The will of Ke Ali'i Pauahi, whose estate finances Kamehameha Schools, does not specify that only Hawaiian students will be enrolled in the schools. Even if it did, current federal and state law would take precedence. The will, for instance, says that only Protestants can be hired as faculty, but the courts have overturned that provision, written in an era when discrimination by religion was permitted.
Oswald Stender -- who along with four others was forced to resign as a trustee of Bishop Estate, which formerly controlled the finances of Kamehameha Schools -- says he has submitted a letter to the current trustees of Kamehameha Schools.
"I have asked them to rescind what they have done," Stender said, "and to get a commitment from them not to admit another non-Hawaiian child until all of the education needs of Hawaiian children have been met."

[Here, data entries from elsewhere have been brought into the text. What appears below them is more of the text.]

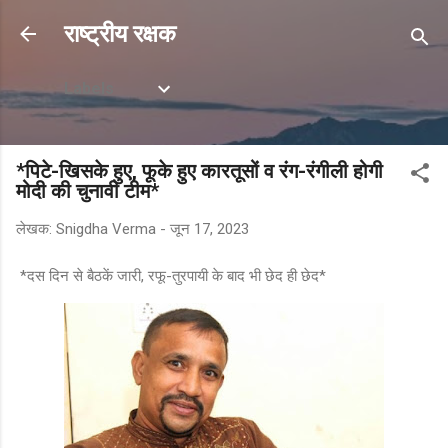
सीधे मुख्य सामग्री पर जाएं
राष्ट्रीय रक्षक
Labels
*पिटे-खिसके हुए, फूके हुए कारतूसों व रंग-रंगीली होगी
मोदी की चुनावी टीम*
लेखक:
Snigdha Verma
-
जून 17, 2023
*दस दिन से बैठकें जारी, रफू-तुरपायी के बाद भी छेद ही छेद*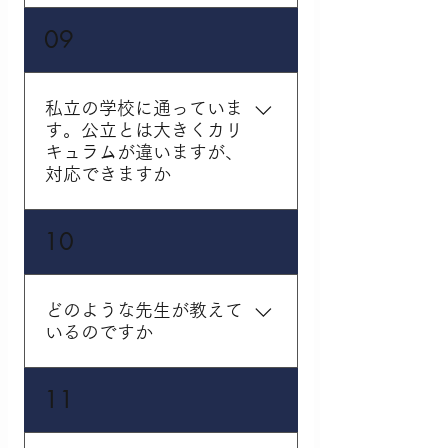
ご希望に合わせた授業を
09
実施しております。各学
校の定期テストの時期・
範囲について情報を集め
私立の学校に通っていま
把握しておりますので、
す。公立とは大きくカリ
テスト前には個別の授業
キュラムが違いますが、
内でもテスト対策を実施
対応できますか
するほかに、テスト対策
の講座も実施しておりま
もちろん対応可能です。
10
す。
勧学院は個別指導の塾で
すので、生徒さんお一人
おひとりに対応して授業
どのような先生が教えて
をしております。また、
いるのですか
プロの講師陣が中心とな
って指導をしますので、
勧学院では、筑波大生を
11
私立の学校の生徒さんに
始めとした学生講師に加
も十分な対応をすること
え、プロの講師も多数在
ができます。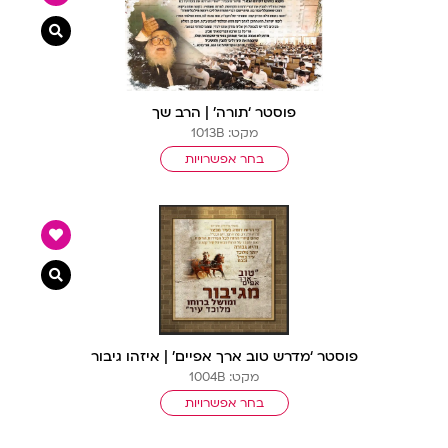
צפייה מ
פוסטר ‘תורה’ | הרב שך
מקט: 1013B
בחר אפשרויות
צפייה מ
פוסטר ‘מדרש טוב ארך אפיים’ | איזהו גיבור
מקט: 1004B
בחר אפשרויות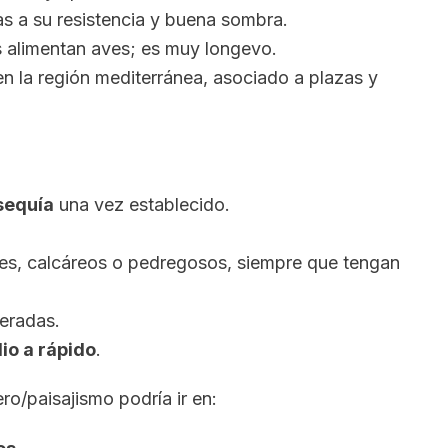
ias a su resistencia y buena sombra.
os alimentan aves; es muy longevo.
 en la región mediterránea, asociado a plazas y
 sequía
una vez establecido.
es, calcáreos o pedregosos, siempre que tengan
eradas.
io a rápido
.
o/paisajismo podría ir en: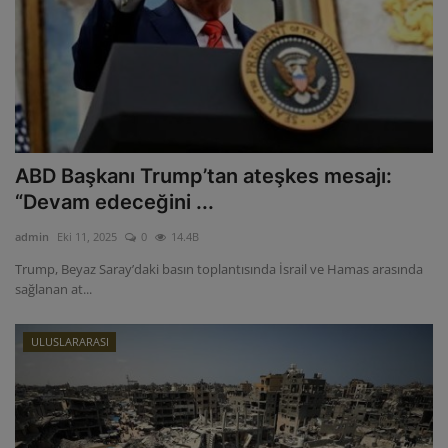
ABD Başkanı Trump’tan ateşkes mesajı:
“Devam edeceğini ...
admin
Eki 11, 2025
0
14.4B
Trump, Beyaz Saray’daki basın toplantısında İsrail ve Hamas arasında
sağlanan at...
ULUSLARARASI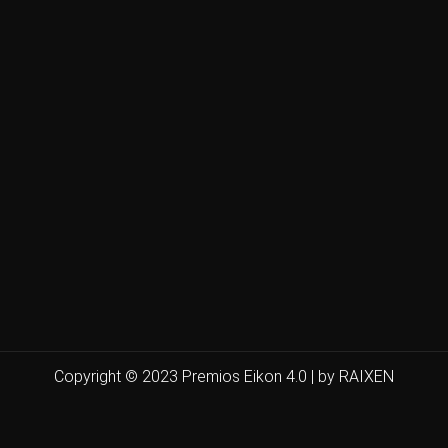
Copyright © 2023 Premios Eikon 4.0 | by RAIXEN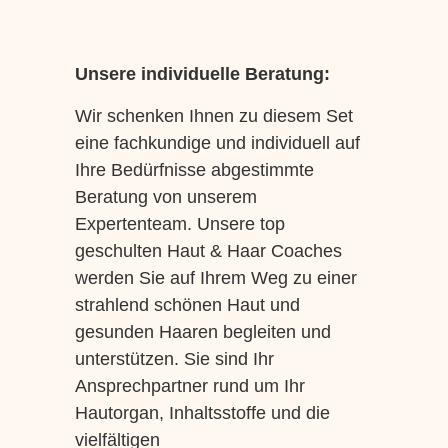
Unsere individuelle Beratung:
Wir schenken Ihnen zu diesem Set
eine fachkundige und individuell auf
Ihre Bedürfnisse abgestimmte
Beratung von unserem
Expertenteam. Unsere top
geschulten Haut & Haar Coaches
werden Sie auf Ihrem Weg zu einer
strahlend schönen Haut und
gesunden Haaren begleiten und
unterstützen. Sie sind Ihr
Ansprechpartner rund um Ihr
Hautorgan, Inhaltsstoffe und die
vielfältigen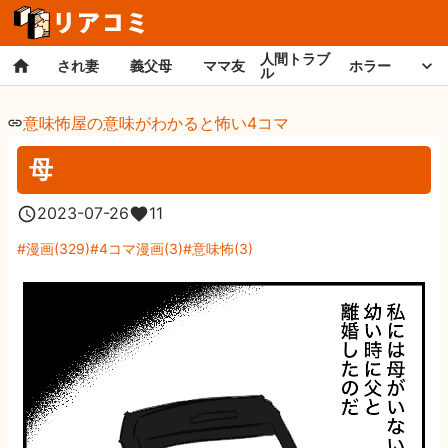
人間トラブ
され妻
義父母
ママ友
ホラー
ル
意味怖屋の意味がわかると怖い4コマ
母
2023-07-26
11
漫画
(
329
)
4コマ漫画
(
3
)
意味怖
(
3
)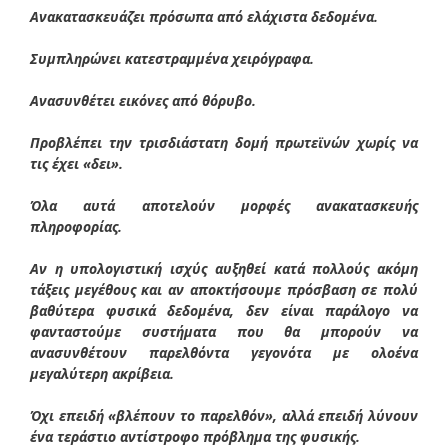
Ανακατασκευάζει πρόσωπα από ελάχιστα δεδομένα.
Συμπληρώνει κατεστραμμένα χειρόγραφα.
Ανασυνθέτει εικόνες από θόρυβο.
Προβλέπει την τρισδιάστατη δομή πρωτεϊνών χωρίς να
τις έχει «δει».
Όλα αυτά αποτελούν μορφές ανακατασκευής
πληροφορίας.
Αν η υπολογιστική ισχύς αυξηθεί κατά πολλούς ακόμη
τάξεις μεγέθους και αν αποκτήσουμε πρόσβαση σε πολύ
βαθύτερα φυσικά δεδομένα, δεν είναι παράλογο να
φανταστούμε συστήματα που θα μπορούν να
ανασυνθέτουν παρελθόντα γεγονότα με ολοένα
μεγαλύτερη ακρίβεια.
Όχι επειδή «βλέπουν το παρελθόν», αλλά επειδή λύνουν
ένα τεράστιο αντίστροφο πρόβλημα της φυσικής.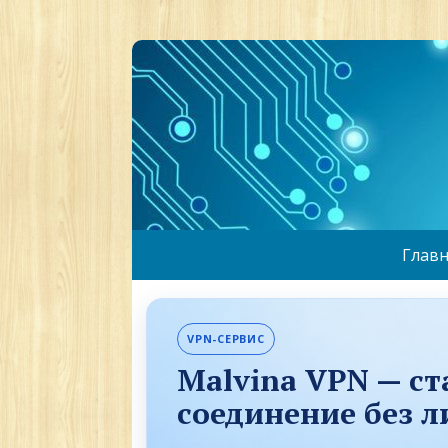
Главн
VPN-СЕРВИС
Malvina VPN — с
соединение без 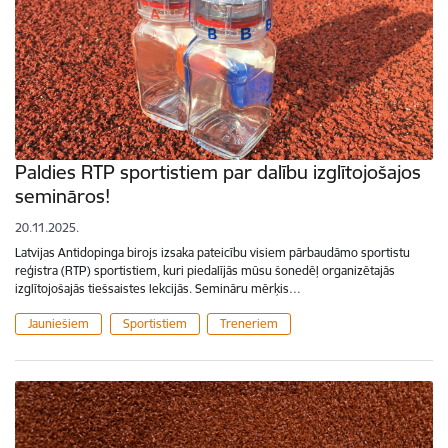
Paldies RTP sportistiem par dalību izglītojošajos
semināros!
20.11.2025.
Latvijas Antidopinga birojs izsaka pateicību visiem pārbaudāmo sportistu
reģistra (RTP) sportistiem, kuri piedalījās mūsu šonedēļ organizētajās
izglītojošajās tiešsaistes lekcijās. Semināru mērķis…
Jauniešiem
Sportistiem
Treneriem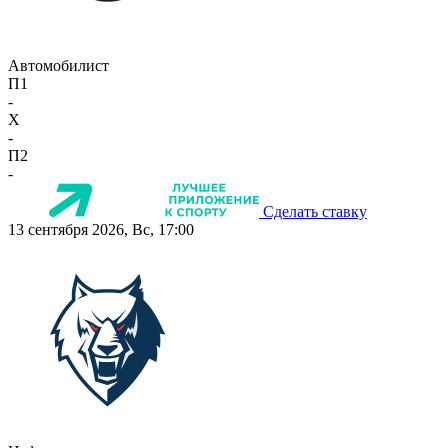
Автомобилист
П1
-
X
-
П2
-
Сделать ставку
13 сентября 2026, Вс, 17:00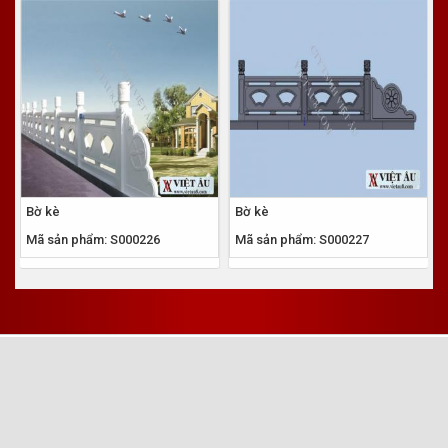
Bờ kè
Bờ kè
Mã sản phẩm: S000226
Mã sản phẩm: S000227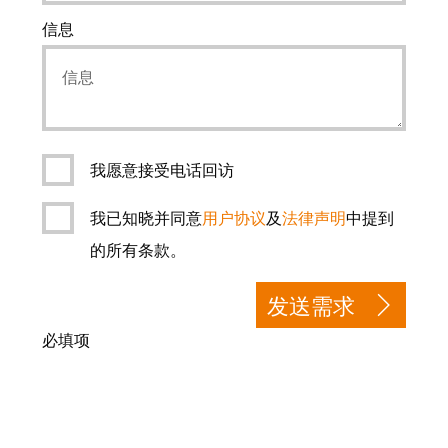
信息
我愿意接受电话回访
我已知晓并同意
用户协议
及
法律声明
中提到
的所有条款。
发送需求
必填项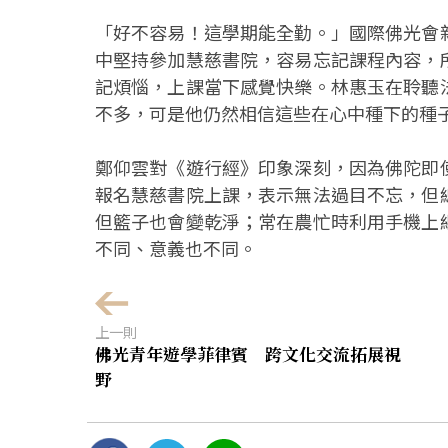
「好不容易！這學期能全勤。」國際佛光會
中堅持參加慧慈書院，容易忘記課程內容，
記煩惱，上課當下感覺快樂。林惠玉在聆聽
不多，可是他仍然相信這些在心中種下的種
鄭仰雲對《遊行經》印象深刻，因為佛陀即
報名慧慈書院上課，表示無法過目不忘，但
但籃子也會變乾淨；常在農忙時利用手機上
不同、意義也不同。
上一則
佛光青年遊學菲律賓 跨文化交流拓展視
野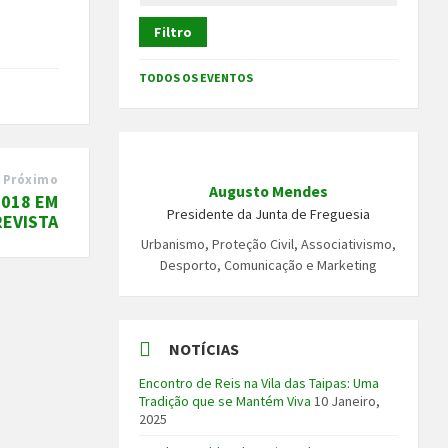
Filtro
TODOS OS EVENTOS
Próximo
Augusto Mendes
2018 EM
Presidente da Junta de Freguesia
REVISTA
Urbanismo, Proteção Civil, Associativismo,
Desporto, Comunicação e Marketing
NOTÍCIAS
Encontro de Reis na Vila das Taipas: Uma
Tradição que se Mantém Viva
10 Janeiro,
2025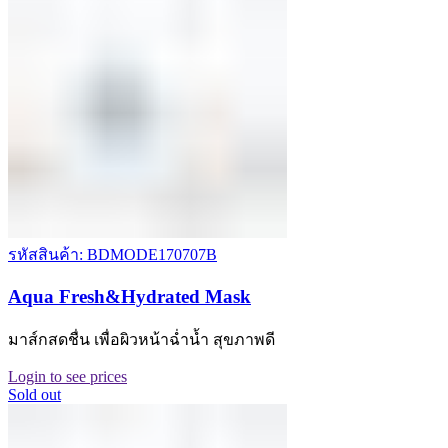
รหัสสินค้า: BDMODE170707B
Aqua Fresh&Hydrated Mask
มาส์กสดชื่น เพื่อผิวหน้าฉ่ำน้ำ สุขภาพดี
Login to see prices
Sold out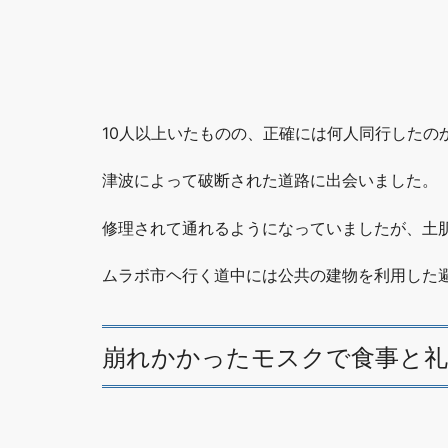
10人以上いたものの、正確には何人同行したの
津波によって破断された道路に出会いました。
修理されて通れるようになっていましたが、土
ムラボ市ヘ行く道中には公共の建物を利用した
崩れかかったモスクで食事と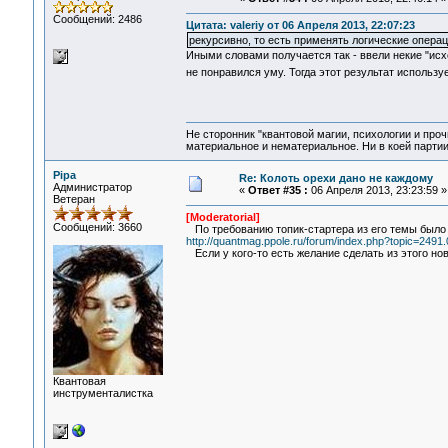
Сообщений: 2486
Цитата: valeriy от 06 Апреля 2013, 22:07:23
рекурсивно, то есть применять логические опера
Иными словами получается так - ввели некие "исхо
не понравился уму. Тогда этот результат использу
Не сторонник "квантовой магии, психологии и проч
материальное и нематериальное. Ни в коей партии
Pipa
Re: Колоть орехи дано не каждому
Администратор
«
Ответ #35 :
06 Апреля 2013, 23:23:59 »
Ветеран
[Moderatorial]
Сообщений: 3660
По требованию топик-стартера из его темы было 
http://quantmag.ppole.ru/forum/index.php?topic=2491.
Если у кого-то есть желание сделать из этого но
Квантовая
инструменталистка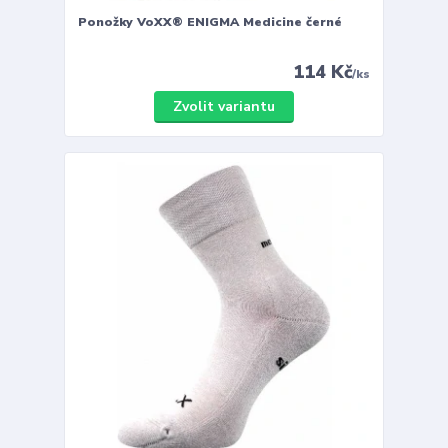
Ponožky VoXX® ENIGMA Medicine černé
114 Kč
/
ks
Zvolit variantu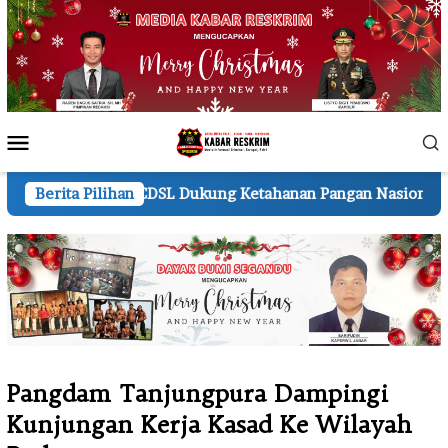
Loncat
ke
konten
Menu
Mobile
 PT CDSL Dukung Ketahanan Pangan Nasional
Berita Pilihan
Kapolres P
Pangdam Tanjungpura Dampingi
Kunjungan Kerja Kasad Ke Wilayah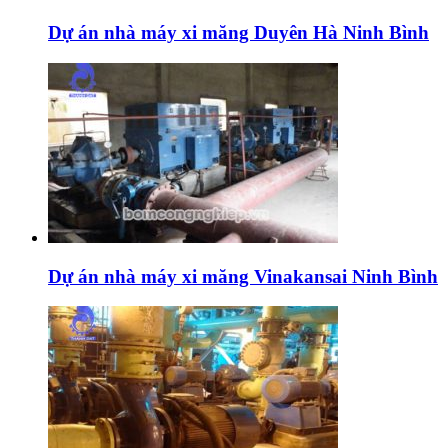
Dự án nhà máy xi măng Duyên Hà Ninh Bình
Dự án nhà máy xi măng Vinakansai Ninh Bình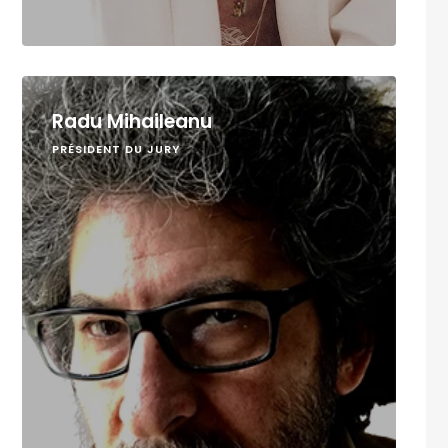
Radu Mihaileanu
PRÉSIDENT DU JURY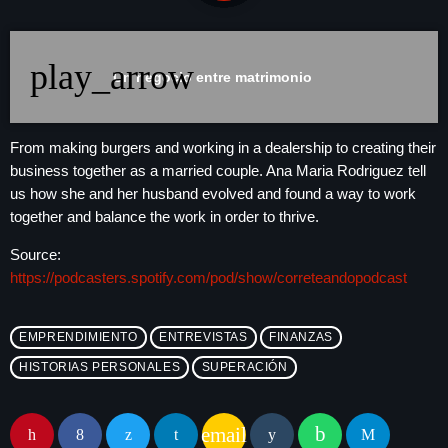
play_arrow
LA CAMPESINA 104.5 FM
play_arrow
play_arrow
Un negocio entre matrimonio
LA CAMPESINA GEORGIA
From making burgers and working in a dealership to creating their
business together as a married couple. Ana Maria Rodriguez tell
INICIO
us how she and her husband evolved and found a way to work
together and balance the work in order to thrive.
NOTAS
Source:
https://podcasters.spotify.com/pod/show/correteandopodcast
keyboard
PROGRAMACIÓN
LOCUCIÓN (TALENTO AL AIRE)
COMUNÍCATE
EMPRENDIMIENTO
ENTREVISTAS
FINANZAS
RANKING
HISTORIAS PERSONALES
SUPERACIÓN
PUBLICIDAD
HISTORIA
email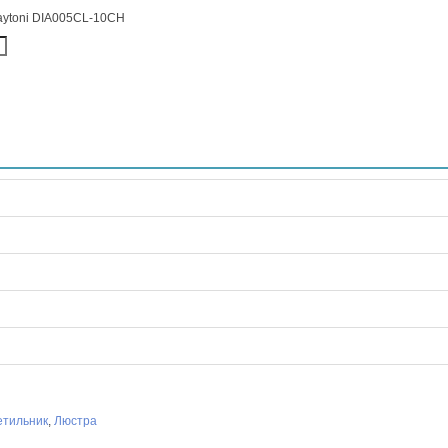
aytoni DIA005CL-10CH
етильник
,
Люстра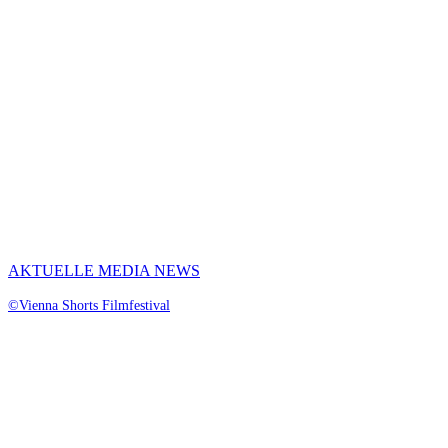
AKTUELLE MEDIA NEWS
©Vienna Shorts Filmfestival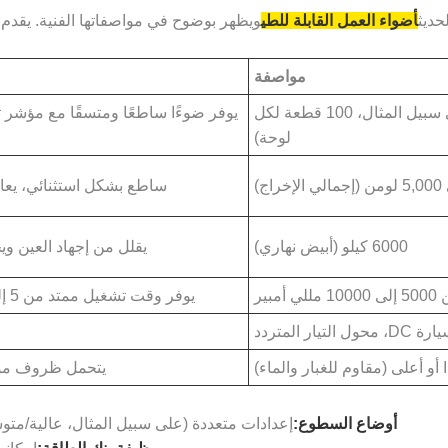
حديث
أضواء العمل القابلة للطي
ويظهر بوضوح في مواصفاتها الفنية. يقدم ال
مواصفة
مصابيح SMD LED عالية الكفاءة (على سبيل المثال، 100 قطعة لكل
لوحة)
ساطع بشكل استثنائي، يعادل
6000 كيلو (أبيض نهاري)
يقلل من إجهاد العين وي
مبير
يوفر وقت تشغيل ممتد من 5 إلى 20 ساعة بشحنة واحدة، اعتمادًا على إعدادات السطوع.
لماء)
يتحمل ظروف موقع 
أوضاع السطوع:
إعدادات متعددة (على سبيل المثال، عالية/م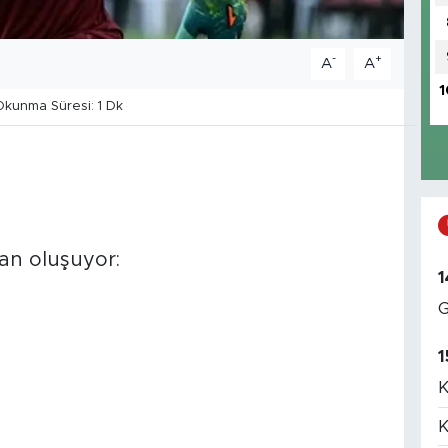
-
+
A
A
1
kunma Süresi: 1 Dk
an oluşuyor:
1
G
1
K
K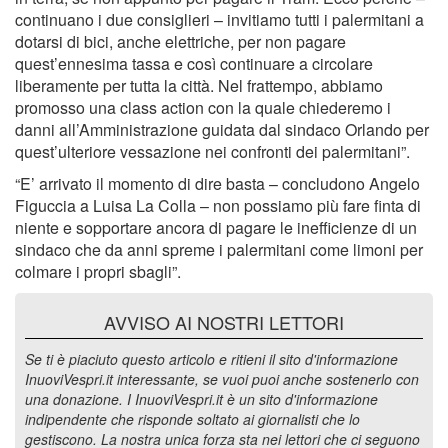
continuano i due consiglieri – invitiamo tutti i palermitani a
dotarsi di bici, anche elettriche, per non pagare
quest’ennesima tassa e così continuare a circolare
liberamente per tutta la città. Nel frattempo, abbiamo
promosso una class action con la quale chiederemo i
danni all’Amministrazione guidata dal sindaco Orlando per
quest’ulteriore vessazione nei confronti dei palermitani”.
“E’ arrivato il momento di dire basta – concludono Angelo
Figuccia a Luisa La Colla – non possiamo più fare finta di
niente e sopportare ancora di pagare le inefficienze di un
sindaco che da anni spreme i palermitani come limoni per
colmare i propri sbagli”.
AVVISO AI NOSTRI LETTORI
Se ti è piaciuto questo articolo e ritieni il sito d'informazione
InuoviVespri.it interessante, se vuoi puoi anche sostenerlo con
una donazione. I InuoviVespri.it è un sito d'informazione
indipendente che risponde soltato ai giornalisti che lo
gestiscono. La nostra unica forza sta nei lettori che ci seguono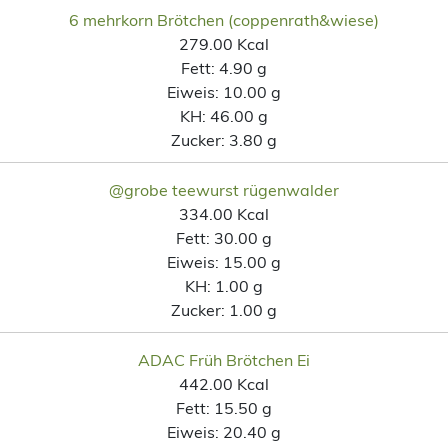
6 mehrkorn Brötchen (coppenrath&wiese)
279.00 Kcal
Fett:
4.90 g
Eiweis:
10.00 g
KH:
46.00 g
Zucker:
3.80 g
@grobe teewurst rügenwalder
334.00 Kcal
Fett:
30.00 g
Eiweis:
15.00 g
KH:
1.00 g
Zucker:
1.00 g
ADAC Früh Brötchen Ei
442.00 Kcal
Fett:
15.50 g
Eiweis:
20.40 g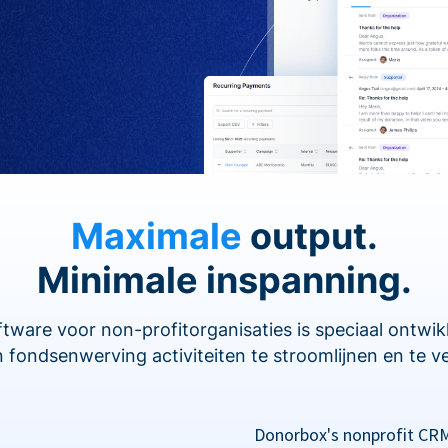
Maximale
output.
Minimale inspanning.
are voor non-profitorganisaties is speciaal ontwi
 fondsenwerving activiteiten te stroomlijnen en te v
Donorbox's nonprofit CRM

The trustees of the school have said in public they will not change their decision to admit Kalani Rosell to the eighth grade of the expanded Maui campus of the schools. While Stender's demand that no more non-Hawaiians be admitted will be applauded by many in the Hawaiian community, it is not likely to withstand the lawsuit that almost certainly would ensue.
If the trustees acquiesce to Stender's demand, the Kamehameha Schools would stand a good chance of losing its tax exemption as an educational institution under the regulations of the Internal Revenue Service, which would be catastrophic. One trustee estimated the loss of the exemption could cost the schools $1 billion. Kamehameha Schools, which adopted a strategic plan in 2000, has made marked progress in expanding the educational opportunities for Hawaiian children on Maui and the Big Island and has extended its outreach on Oahu and elsewhere in the state.
All of those plans may be severely crimped or lost if the proposals by Stender and others are put into effect. That is a price too high for the schools and Hawaiians to pay.